All Products
Search
Document Center

Tablestore:Why does a HTTP 5XX status code occur when I use Tablestore?

Last Updated:Apr 01, 2025

Problem description

Why I use Tablestore, a 5XX status code occasionally occurs. The following table describes the 5XX HTTP status codes.

HTTP status code

Error code

Error message

503

OTSPartitionUnavailable

The partition is not available.

503

OTSServerUnavailable

Server is not available.

503

OTSServerBusy

Server is busy.

503

OTSTimeout

Operation timeout.

Cause

Tablestore is a table-based distributed serverless storage service. The Tablestore server automatically performs load balancing based on the data volume and access status of each partition. This way, data storage and access capabilities can be seamlessly scaled regardless of the capability limit of a single server.

Tablestore distributes data to different partitions base on the order of the first primary key column. Different partitions are distributed to different service nodes to provide data reading and writing services.

The dynamic load balancing mechanism of Tablestore can detect whether a partition such as P1 stores large amounts of data or processes too frequent access. In this case, the partition is split into two partitions P1 and P5. The two partitions are distributed to the service node that has lower loads.

Note

Only one partition is created when a data table is created, which provides limited concurrent read and write capabilities. The automatic load balancing mechanism delivers latency. To address these issues, contact Tablestore technical support to split a data table into multiple partitions in advance.

Tablestore uses the preceding automatic load balancing mechanism to automatically scale the storage and concurrent access capabilities without human intervention during the whole process.

Tablestore adopts the shared storage mechanism that uses partitions as logical units. Therefore, data is not migrated, but metadata of the data table is changed during load balancing. During the metadata change process, specific partitions may become unavailable to ensure data consistency.

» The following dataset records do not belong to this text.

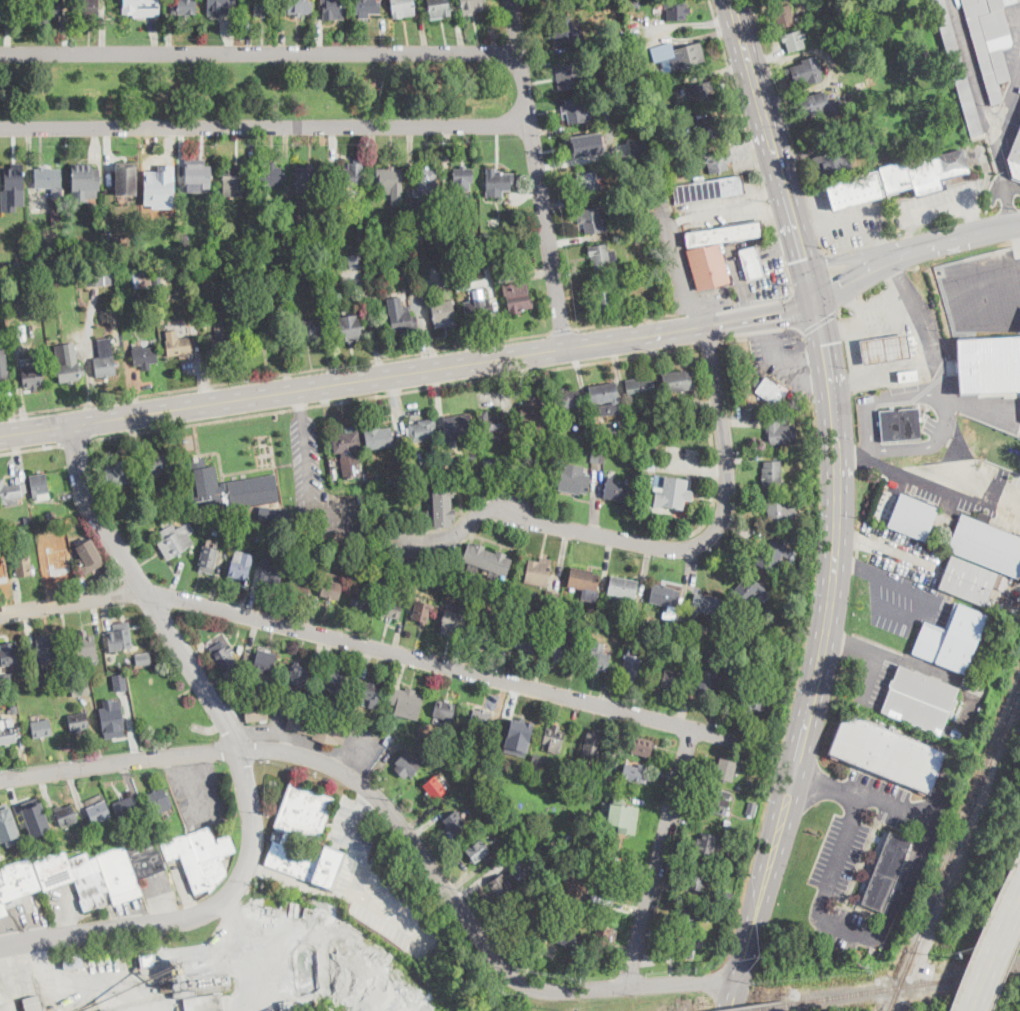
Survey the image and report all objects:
building: (168, 1)
road: (766, 1)
building: (218, 6)
building: (263, 6)
building: (297, 6)
building: (2, 7)
building: (48, 7)
building: (88, 7)
building: (141, 7)
building: (184, 7)
building: (336, 7)
building: (473, 7)
building: (367, 8)
building: (403, 8)
building: (440, 8)
building: (676, 10)
building: (784, 16)
building: (562, 28)
building: (794, 40)
building: (990, 42)
road: (259, 51)
building: (679, 54)
building: (957, 67)
building: (804, 71)
building: (570, 75)
road: (731, 79)
park: (248, 91)
building: (699, 92)
building: (817, 105)
building: (575, 110)
road: (264, 125)
building: (708, 129)
building: (583, 144)
road: (774, 153)
building: (718, 161)
building: (1015, 161)
building: (833, 163)
building: (924, 171)
road: (537, 174)
building: (195, 175)
building: (269, 176)
building: (127, 177)
building: (308, 177)
building: (349, 177)
building: (234, 179)
building: (156, 180)
building: (462, 180)
building: (85, 181)
building: (498, 181)
building: (588, 182)
building: (391, 183)
building: (12, 187)
building: (427, 187)
building: (52, 189)
building: (709, 189)
building: (669, 190)
building: (855, 190)
building: (447, 199)
building: (157, 203)
road: (857, 213)
road: (671, 216)
building: (207, 220)
building: (592, 221)
building: (446, 231)
building: (724, 233)
building: (484, 234)
building: (115, 236)
building: (373, 236)
building: (635, 237)
building: (3, 238)
building: (362, 239)
building: (416, 239)
building: (184, 241)
building: (298, 244)
building: (247, 248)
road: (911, 250)
road: (804, 253)
building: (601, 255)
road: (848, 257)
building: (355, 261)
building: (38, 262)
building: (751, 263)
building: (2, 264)
building: (708, 265)
building: (498, 268)
building: (313, 276)
building: (99, 277)
building: (447, 277)
building: (505, 277)
road: (832, 278)
building: (142, 279)
building: (460, 279)
building: (412, 280)
parking lot: (765, 282)
building: (462, 287)
building: (518, 296)
parking lot: (716, 297)
building: (602, 298)
building: (251, 299)
building: (140, 303)
traffic signals: (817, 307)
building: (478, 308)
building: (258, 309)
road: (684, 312)
building: (444, 313)
road: (797, 314)
building: (404, 320)
road: (820, 320)
road: (922, 324)
building: (350, 328)
building: (310, 329)
road: (562, 330)
building: (17, 331)
road: (670, 332)
road: (760, 332)
building: (265, 336)
building: (221, 343)
road: (710, 343)
building: (179, 346)
building: (887, 348)
building: (144, 354)
road: (782, 354)
parking lot: (783, 357)
building: (105, 359)
building: (68, 362)
building: (989, 364)
building: (4, 365)
road: (274, 374)
building: (32, 375)
building: (908, 376)
road: (354, 380)
building: (678, 380)
building: (756, 381)
building: (640, 387)
road: (395, 391)
building: (772, 392)
road: (937, 396)
building: (567, 398)
building: (606, 398)
building: (675, 406)
road: (117, 416)
building: (532, 420)
building: (659, 420)
building: (900, 424)
building: (493, 425)
building: (457, 426)
building: (423, 430)
road: (24, 431)
building: (780, 432)
building: (379, 437)
road: (75, 440)
building: (559, 442)
building: (631, 443)
building: (647, 444)
building: (516, 445)
road: (30, 448)
building: (346, 451)
building: (648, 452)
road: (853, 452)
building: (436, 453)
building: (598, 455)
building: (505, 461)
building: (472, 463)
building: (490, 463)
building: (159, 464)
building: (649, 465)
road: (308, 471)
building: (120, 473)
building: (772, 474)
building: (402, 475)
building: (574, 480)
road: (927, 482)
parking lot: (319, 484)
building: (39, 486)
building: (228, 487)
building: (617, 489)
building: (670, 491)
building: (11, 493)
building: (443, 503)
road: (711, 512)
building: (781, 513)
building: (49, 515)
building: (275, 515)
building: (913, 517)
building: (1, 521)
building: (209, 525)
building: (221, 530)
road: (712, 534)
building: (252, 536)
building: (173, 538)
building: (270, 539)
building: (358, 540)
building: (804, 543)
building: (987, 545)
road: (886, 547)
building: (88, 551)
parking lot: (901, 552)
building: (773, 555)
building: (210, 557)
building: (346, 559)
building: (487, 560)
building: (56, 562)
building: (23, 566)
building: (240, 568)
building: (2, 572)
building: (271, 572)
building: (539, 572)
building: (968, 580)
building: (1000, 581)
building: (410, 582)
building: (300, 583)
building: (585, 583)
building: (440, 585)
building: (332, 586)
building: (622, 589)
building: (747, 591)
road: (926, 595)
building: (552, 597)
parking lot: (902, 598)
building: (469, 599)
building: (667, 600)
building: (361, 601)
building: (706, 604)
building: (392, 609)
building: (422, 611)
building: (545, 613)
building: (554, 613)
building: (598, 616)
building: (453, 622)
building: (647, 624)
building: (600, 626)
building: (486, 628)
building: (525, 636)
building: (120, 637)
building: (630, 637)
building: (736, 637)
building: (951, 638)
road: (871, 642)
building: (85, 645)
building: (240, 648)
building: (560, 648)
road: (379, 649)
building: (47, 651)
building: (10, 653)
building: (689, 653)
building: (222, 656)
building: (143, 657)
building: (599, 657)
building: (265, 661)
building: (128, 662)
road: (817, 663)
building: (632, 667)
parking lot: (870, 669)
building: (74, 670)
building: (779, 670)
building: (298, 675)
building: (43, 677)
building: (672, 679)
building: (6, 681)
building: (119, 681)
building: (334, 682)
building: (232, 685)
building: (704, 686)
building: (80, 687)
building: (47, 688)
building: (368, 691)
building: (919, 700)
building: (754, 701)
building: (406, 702)
building: (316, 705)
building: (14, 709)
building: (449, 711)
building: (256, 712)
building: (111, 717)
building: (481, 720)
building: (79, 721)
building: (377, 721)
building: (315, 725)
building: (42, 728)
building: (7, 731)
building: (518, 733)
building: (956, 733)
building: (553, 739)
building: (642, 746)
building: (438, 748)
building: (592, 749)
building: (886, 753)
road: (240, 758)
building: (540, 759)
building: (406, 765)
building: (727, 770)
building: (580, 772)
building: (636, 773)
building: (609, 776)
building: (754, 786)
building: (434, 788)
building: (599, 790)
building: (759, 794)
building: (159, 801)
building: (719, 801)
building: (126, 807)
building: (752, 808)
building: (99, 812)
building: (66, 815)
building: (619, 816)
building: (36, 821)
road: (397, 822)
building: (728, 823)
building: (454, 824)
road: (355, 825)
building: (7, 828)
building: (79, 833)
building: (310, 836)
building: (570, 837)
railway: (960, 837)
building: (505, 839)
building: (706, 843)
building: (478, 851)
building: (528, 854)
building: (200, 857)
road: (658, 857)
parking lot: (854, 859)
building: (737, 864)
building: (103, 871)
building: (886, 872)
building: (697, 880)
building: (17, 883)
building: (501, 886)
building: (606, 892)
building: (723, 897)
road: (898, 903)
building: (529, 911)
road: (395, 916)
building: (688, 917)
building: (603, 935)
building: (566, 937)
building: (676, 948)
building: (716, 949)
road: (995, 951)
road: (248, 954)
building: (148, 960)
building: (73, 962)
building: (177, 969)
building: (220, 981)
building: (192, 983)
road: (93, 984)
building: (183, 985)
railway: (903, 985)
building: (176, 986)
building: (166, 987)
railway: (171, 996)
railway: (895, 998)
building: (0, 1001)
building: (32, 1003)
building: (207, 1003)
building: (287, 1005)
railway: (764, 1007)
building: (912, 1008)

In normal cases, the unavailability lasts hundreds of milliseconds. When the workloads of the partitions are heavy, the unavailability lasts seconds. If you perform read or write operations on the partitions during the period of time, the preceding error may occur.

Solution

Retry the operation. Tablestore SDKs provide retry policies. You can specify retry policies when you initialize a Tablestore client.

Tablestore uses the API that complies with the standard Restful protocol. Due to the uncontrollable network environment, we recommend that you add a retry policy for all read and write operations to respond to network errors for fault tolerance.

Note

When you call the BatchWriteRow or BatchGetRow operation to write or read data in a batch, the data may be distributed to multiple partitions of one or more tables. A partition may be being split when you call the operation. Therefore, the batch operation is regarded successful if at least one single-row operation succeeded. When HTTP status code 200 is returned, you need to check getFailedRows()g in the response for failed single-row operations.